"""

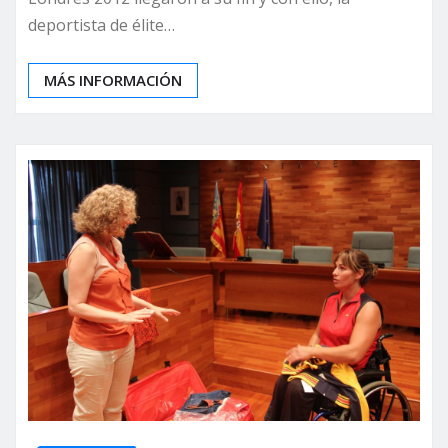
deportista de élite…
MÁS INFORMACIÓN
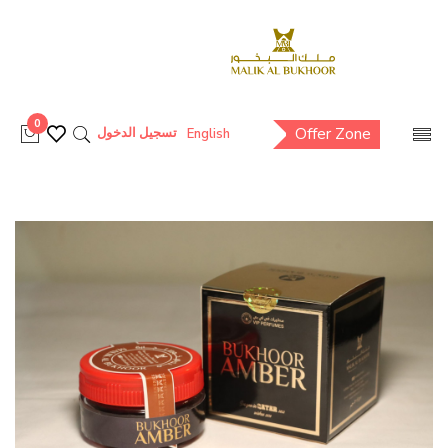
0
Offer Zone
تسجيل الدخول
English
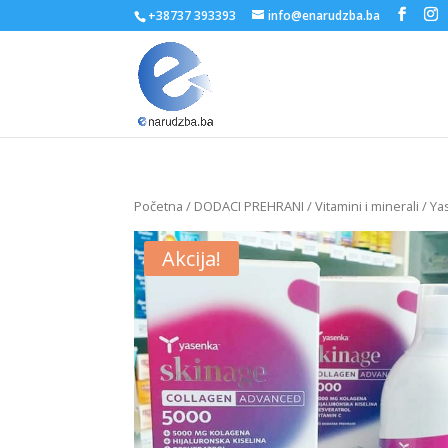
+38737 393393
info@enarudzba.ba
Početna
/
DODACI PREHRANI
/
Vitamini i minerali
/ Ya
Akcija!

"""
"""

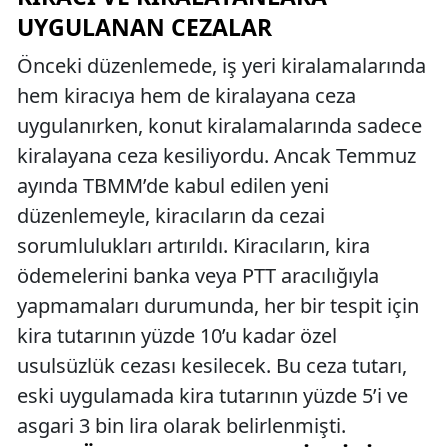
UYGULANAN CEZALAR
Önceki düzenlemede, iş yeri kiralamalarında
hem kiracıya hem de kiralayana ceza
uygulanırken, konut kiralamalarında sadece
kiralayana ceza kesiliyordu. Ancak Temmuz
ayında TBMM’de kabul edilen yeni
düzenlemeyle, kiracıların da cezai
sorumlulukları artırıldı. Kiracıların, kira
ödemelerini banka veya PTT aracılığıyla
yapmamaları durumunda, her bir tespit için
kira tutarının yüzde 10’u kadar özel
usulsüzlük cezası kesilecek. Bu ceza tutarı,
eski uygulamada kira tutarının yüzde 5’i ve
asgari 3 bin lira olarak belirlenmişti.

"""

Required work: What you return must be the lines above that run from the line with "ayında TBMM’de kabul edilen yeni" to the line with "asgari 3 bin lira olarak belirlenmişti.", inclusive, each copied exactly.

Answer section:
ayında TBMM’de kabul edilen yeni
düzenlemeyle, kiracıların da cezai
sorumlulukları artırıldı. Kiracıların, kira
ödemelerini banka veya PTT aracılığıyla
yapmamaları durumunda, her bir tespit için
kira tutarının yüzde 10’u kadar özel
usulsüzlük cezası kesilecek. Bu ceza tutarı,
eski uygulamada kira tutarının yüzde 5’i ve
asgari 3 bin lira olarak belirlenmişti.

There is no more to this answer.